-- Extracted information --
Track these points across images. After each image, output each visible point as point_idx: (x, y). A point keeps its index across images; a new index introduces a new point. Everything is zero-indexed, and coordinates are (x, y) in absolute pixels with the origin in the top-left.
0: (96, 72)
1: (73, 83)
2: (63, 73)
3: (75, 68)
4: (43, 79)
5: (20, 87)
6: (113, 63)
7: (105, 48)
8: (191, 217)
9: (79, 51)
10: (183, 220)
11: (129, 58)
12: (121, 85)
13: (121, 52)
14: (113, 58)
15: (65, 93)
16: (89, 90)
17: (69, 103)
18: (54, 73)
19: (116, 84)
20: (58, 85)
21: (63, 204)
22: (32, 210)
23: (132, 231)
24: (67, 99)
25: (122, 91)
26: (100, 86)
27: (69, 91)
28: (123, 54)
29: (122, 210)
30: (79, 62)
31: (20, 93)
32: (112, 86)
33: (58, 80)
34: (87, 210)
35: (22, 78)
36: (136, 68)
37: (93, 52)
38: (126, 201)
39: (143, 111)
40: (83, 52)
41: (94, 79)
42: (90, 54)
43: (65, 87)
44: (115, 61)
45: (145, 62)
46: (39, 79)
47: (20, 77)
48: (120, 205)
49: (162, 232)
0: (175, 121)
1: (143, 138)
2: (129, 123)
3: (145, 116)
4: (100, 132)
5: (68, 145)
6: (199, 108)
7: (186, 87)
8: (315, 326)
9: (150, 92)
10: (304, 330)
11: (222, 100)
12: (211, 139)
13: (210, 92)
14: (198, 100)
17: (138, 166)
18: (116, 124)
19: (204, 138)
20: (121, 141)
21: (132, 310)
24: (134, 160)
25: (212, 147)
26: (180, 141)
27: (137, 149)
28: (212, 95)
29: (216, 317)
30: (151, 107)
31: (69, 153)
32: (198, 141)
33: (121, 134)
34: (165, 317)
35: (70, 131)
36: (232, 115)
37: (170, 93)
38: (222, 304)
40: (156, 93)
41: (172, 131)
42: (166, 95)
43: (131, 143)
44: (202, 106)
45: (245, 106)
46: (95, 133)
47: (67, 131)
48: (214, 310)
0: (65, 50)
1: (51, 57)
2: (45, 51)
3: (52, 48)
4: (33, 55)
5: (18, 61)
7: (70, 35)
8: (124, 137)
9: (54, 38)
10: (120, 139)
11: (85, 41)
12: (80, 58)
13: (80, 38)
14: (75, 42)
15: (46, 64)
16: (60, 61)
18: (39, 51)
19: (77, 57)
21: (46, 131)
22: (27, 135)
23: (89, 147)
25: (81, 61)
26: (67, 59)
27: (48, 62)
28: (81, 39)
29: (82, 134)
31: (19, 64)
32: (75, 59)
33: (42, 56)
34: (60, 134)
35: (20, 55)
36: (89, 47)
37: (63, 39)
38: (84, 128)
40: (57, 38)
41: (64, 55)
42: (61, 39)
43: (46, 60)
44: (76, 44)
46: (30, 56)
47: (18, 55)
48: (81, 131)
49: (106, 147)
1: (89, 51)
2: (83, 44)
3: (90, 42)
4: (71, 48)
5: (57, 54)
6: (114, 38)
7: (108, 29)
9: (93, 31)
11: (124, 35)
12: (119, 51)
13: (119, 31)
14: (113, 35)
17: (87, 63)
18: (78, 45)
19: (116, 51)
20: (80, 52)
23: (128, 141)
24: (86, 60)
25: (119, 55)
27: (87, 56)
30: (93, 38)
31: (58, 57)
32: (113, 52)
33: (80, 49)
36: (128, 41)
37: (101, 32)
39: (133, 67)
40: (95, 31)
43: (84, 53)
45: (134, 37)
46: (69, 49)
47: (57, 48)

-- About this task --
Reproduce every record above, character for character.

-- Answer to the problem --
Track these points across images. After each image, output each visible point as point_idx: (x, y). A point keeps its index across images; a new index introduces a new point. Everything is zero-indexed, and coordinates are (x, y) in absolute pixels with the origin in the top-left.
0: (96, 72)
1: (73, 83)
2: (63, 73)
3: (75, 68)
4: (43, 79)
5: (20, 87)
6: (113, 63)
7: (105, 48)
8: (191, 217)
9: (79, 51)
10: (183, 220)
11: (129, 58)
12: (121, 85)
13: (121, 52)
14: (113, 58)
15: (65, 93)
16: (89, 90)
17: (69, 103)
18: (54, 73)
19: (116, 84)
20: (58, 85)
21: (63, 204)
22: (32, 210)
23: (132, 231)
24: (67, 99)
25: (122, 91)
26: (100, 86)
27: (69, 91)
28: (123, 54)
29: (122, 210)
30: (79, 62)
31: (20, 93)
32: (112, 86)
33: (58, 80)
34: (87, 210)
35: (22, 78)
36: (136, 68)
37: (93, 52)
38: (126, 201)
39: (143, 111)
40: (83, 52)
41: (94, 79)
42: (90, 54)
43: (65, 87)
44: (115, 61)
45: (145, 62)
46: (39, 79)
47: (20, 77)
48: (120, 205)
49: (162, 232)
0: (175, 121)
1: (143, 138)
2: (129, 123)
3: (145, 116)
4: (100, 132)
5: (68, 145)
6: (199, 108)
7: (186, 87)
8: (315, 326)
9: (150, 92)
10: (304, 330)
11: (222, 100)
12: (211, 139)
13: (210, 92)
14: (198, 100)
17: (138, 166)
18: (116, 124)
19: (204, 138)
20: (121, 141)
21: (132, 310)
24: (134, 160)
25: (212, 147)
26: (180, 141)
27: (137, 149)
28: (212, 95)
29: (216, 317)
30: (151, 107)
31: (69, 153)
32: (198, 141)
33: (121, 134)
34: (165, 317)
35: (70, 131)
36: (232, 115)
37: (170, 93)
38: (222, 304)
40: (156, 93)
41: (172, 131)
42: (166, 95)
43: (131, 143)
44: (202, 106)
45: (245, 106)
46: (95, 133)
47: (67, 131)
48: (214, 310)
0: (65, 50)
1: (51, 57)
2: (45, 51)
3: (52, 48)
4: (33, 55)
5: (18, 61)
7: (70, 35)
8: (124, 137)
9: (54, 38)
10: (120, 139)
11: (85, 41)
12: (80, 58)
13: (80, 38)
14: (75, 42)
15: (46, 64)
16: (60, 61)
18: (39, 51)
19: (77, 57)
21: (46, 131)
22: (27, 135)
23: (89, 147)
25: (81, 61)
26: (67, 59)
27: (48, 62)
28: (81, 39)
29: (82, 134)
31: (19, 64)
32: (75, 59)
33: (42, 56)
34: (60, 134)
35: (20, 55)
36: (89, 47)
37: (63, 39)
38: (84, 128)
40: (57, 38)
41: (64, 55)
42: (61, 39)
43: (46, 60)
44: (76, 44)
46: (30, 56)
47: (18, 55)
48: (81, 131)
49: (106, 147)
1: (89, 51)
2: (83, 44)
3: (90, 42)
4: (71, 48)
5: (57, 54)
6: (114, 38)
7: (108, 29)
9: (93, 31)
11: (124, 35)
12: (119, 51)
13: (119, 31)
14: (113, 35)
17: (87, 63)
18: (78, 45)
19: (116, 51)
20: (80, 52)
23: (128, 141)
24: (86, 60)
25: (119, 55)
27: (87, 56)
30: (93, 38)
31: (58, 57)
32: (113, 52)
33: (80, 49)
36: (128, 41)
37: (101, 32)
39: (133, 67)
40: (95, 31)
43: (84, 53)
45: (134, 37)
46: (69, 49)
47: (57, 48)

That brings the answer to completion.